Over the years, this blog has given a lot of love to South America‘s most storied city – its Carnaval and visiting its samba schools; touring its favela slums; neighbourhoods like Lapa, Santa Teresa, Urca, and the Little Africa of Saúde and Gamboa; checking out its film locations; and even sampling its fruit juices. But as Iberia’s bloggers have noted before, one reason Rio de Janeiro is so charistmatic is its spectacular siting, hugged by craggy coastal hills and mountains banketed in greenery. Its those areas and others outlying areas I’d like to focus on today – the exuberant nature that surrounds Rio and offers not just excellent ecotourism but no end of adventure and adrenaline. And I invite you along for the ride!
Rio de Janeiro City
Rio is blessed with one of the world’s largest urban forests, the dense, 32-square-kilometre (12½-sq.-mile) Floresta da Tijuca is a national park occupying the hills above the city, with manmade landmarks include the iconic Christ the Redeemer statue atop Corcovado hill, the 159-year-old, pink-and-purple Mayrink Chapel with its 20th-century murals; and the pagoda-style gazebo at Vista Chinesa overlook. But it’s for lovers of nature, scenery, and adventure that Tijuca truly shines, with wonderful biking through the jungle or hiking along scores of trails, along which you can spot butterflies, monkeys, lizards, among the hundreds of animal species up here, caves, and some 30 gorgeous waterfalls such as Cachoeiro do Horto, Cascatinha, and Diamantina (bring your swimsuit for a refreshing shower/dip!). Adrenaline lovers will get amped by the options here, as well, such as hang gliding from one of Tijuca’s main peaks, Pedra Bonita.

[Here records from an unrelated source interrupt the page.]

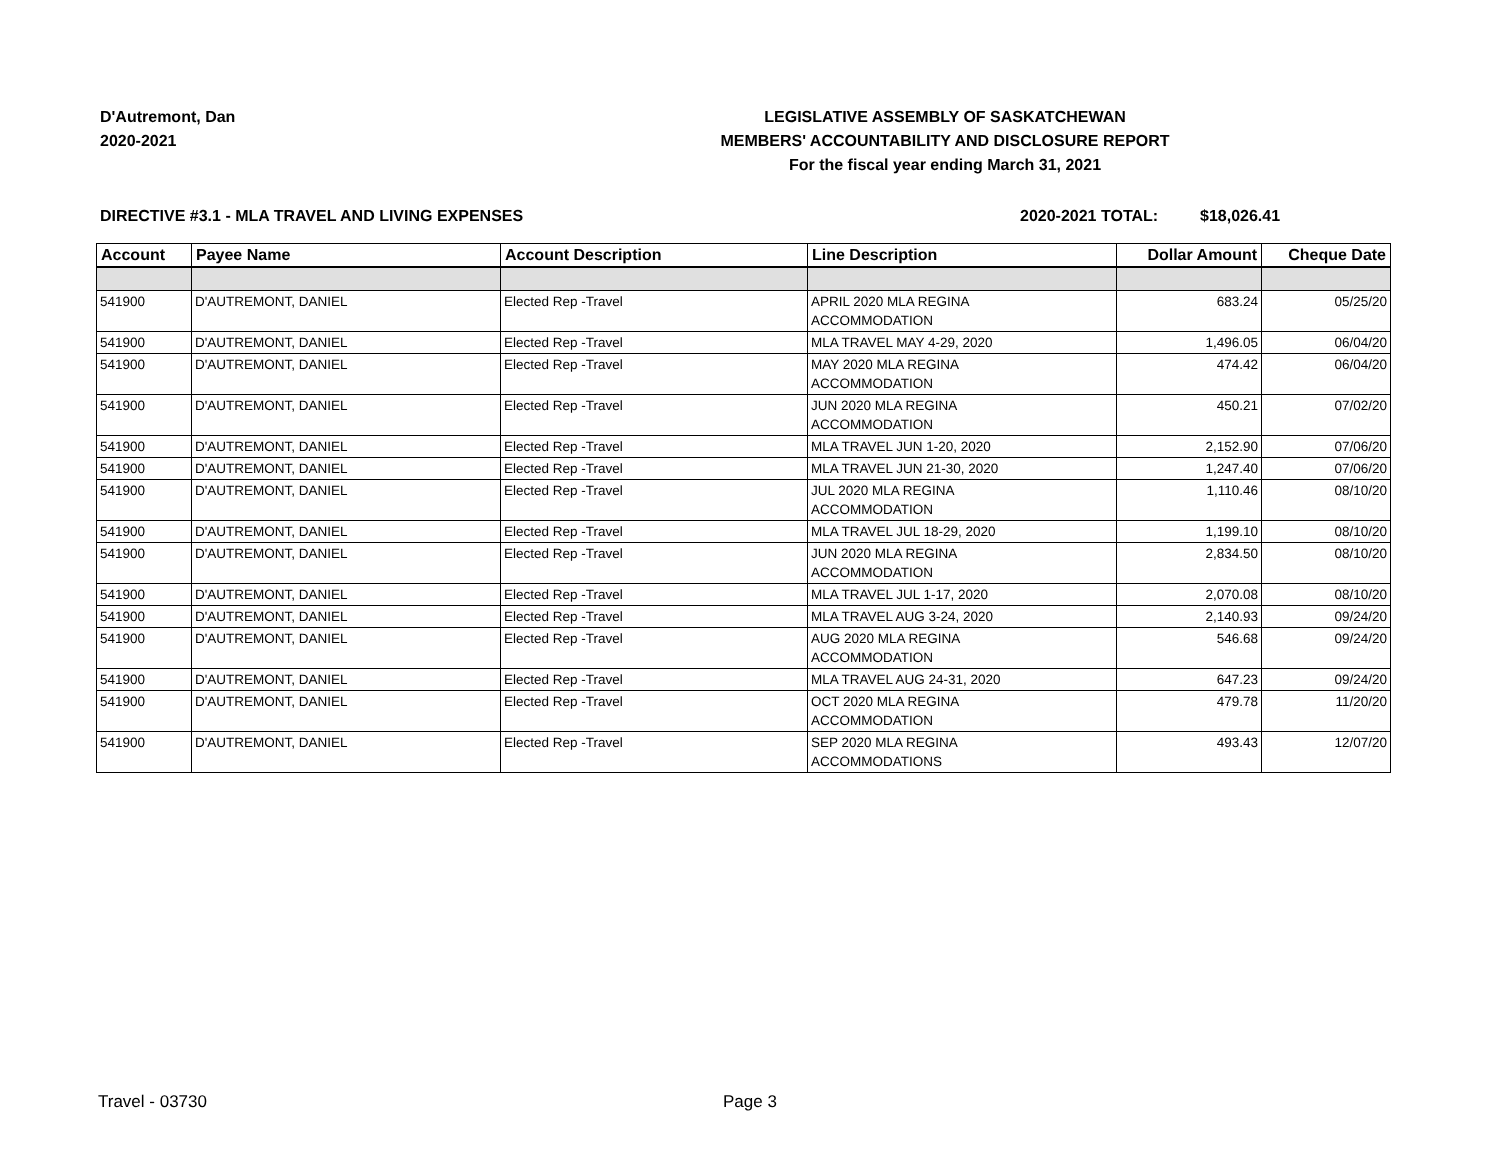D'Autremont, Dan
2020-2021
LEGISLATIVE ASSEMBLY OF SASKATCHEWAN
MEMBERS' ACCOUNTABILITY AND DISCLOSURE REPORT
For the fiscal year ending March 31, 2021
DIRECTIVE #3.1 - MLA TRAVEL AND LIVING EXPENSES 2020-2021 TOTAL: $18,026.41
| Account | Payee Name | Account Description | Line Description | Dollar Amount | Cheque Date |
| --- | --- | --- | --- | --- | --- |
| 541900 | D'AUTREMONT, DANIEL | Elected Rep -Travel | APRIL 2020 MLA REGINA ACCOMMODATION | 683.24 | 05/25/20 |
| 541900 | D'AUTREMONT, DANIEL | Elected Rep -Travel | MLA TRAVEL MAY 4-29, 2020 | 1,496.05 | 06/04/20 |
| 541900 | D'AUTREMONT, DANIEL | Elected Rep -Travel | MAY 2020 MLA REGINA ACCOMMODATION | 474.42 | 06/04/20 |
| 541900 | D'AUTREMONT, DANIEL | Elected Rep -Travel | JUN 2020 MLA REGINA ACCOMMODATION | 450.21 | 07/02/20 |
| 541900 | D'AUTREMONT, DANIEL | Elected Rep -Travel | MLA TRAVEL JUN 1-20, 2020 | 2,152.90 | 07/06/20 |
| 541900 | D'AUTREMONT, DANIEL | Elected Rep -Travel | MLA TRAVEL JUN 21-30, 2020 | 1,247.40 | 07/06/20 |
| 541900 | D'AUTREMONT, DANIEL | Elected Rep -Travel | JUL 2020 MLA REGINA ACCOMMODATION | 1,110.46 | 08/10/20 |
| 541900 | D'AUTREMONT, DANIEL | Elected Rep -Travel | MLA TRAVEL JUL 18-29, 2020 | 1,199.10 | 08/10/20 |
| 541900 | D'AUTREMONT, DANIEL | Elected Rep -Travel | JUN 2020 MLA REGINA ACCOMMODATION | 2,834.50 | 08/10/20 |
| 541900 | D'AUTREMONT, DANIEL | Elected Rep -Travel | MLA TRAVEL JUL 1-17, 2020 | 2,070.08 | 08/10/20 |
| 541900 | D'AUTREMONT, DANIEL | Elected Rep -Travel | MLA TRAVEL AUG 3-24, 2020 | 2,140.93 | 09/24/20 |
| 541900 | D'AUTREMONT, DANIEL | Elected Rep -Travel | AUG 2020 MLA REGINA ACCOMMODATION | 546.68 | 09/24/20 |
| 541900 | D'AUTREMONT, DANIEL | Elected Rep -Travel | MLA TRAVEL AUG 24-31, 2020 | 647.23 | 09/24/20 |
| 541900 | D'AUTREMONT, DANIEL | Elected Rep -Travel | OCT 2020 MLA REGINA ACCOMMODATION | 479.78 | 11/20/20 |
| 541900 | D'AUTREMONT, DANIEL | Elected Rep -Travel | SEP 2020 MLA REGINA ACCOMMODATIONS | 493.43 | 12/07/20 |
Travel - 03730 Page 3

Farther Afield in Rio de Janeiro State
The state of which Rio is the capital, while Brazil’s third most populous, is also one of its smallest. Nonetheless, it’s packed with nature in areas like Serra dos Órgãos National Park, a 105km² (41-sq.-mi.) swath of humid tropical rainforest and towering peaks about an hour away and home to the best network of hiking trails in the country – some 200km (124 mi.) worth. One of the coolest is the 30km (18½-mi.) stretch between the cities of Teresópolis (known as the country’s rock-climbing capital) and Petrópolis (onetime summer residence of Brazil’s 19th-century emperors and site of their magnificent palace). Two of the most spectacular peaks are also magnets for rock climbers: the 1,692-metre (5,551-foot) Dedo de Deus (Finger of God) and 2,050, (6,725-ft.) and the spire called Agulha do Diabo (Devil’s Needle), the latter considered one of the world’s top 15 rock-climbing experiences.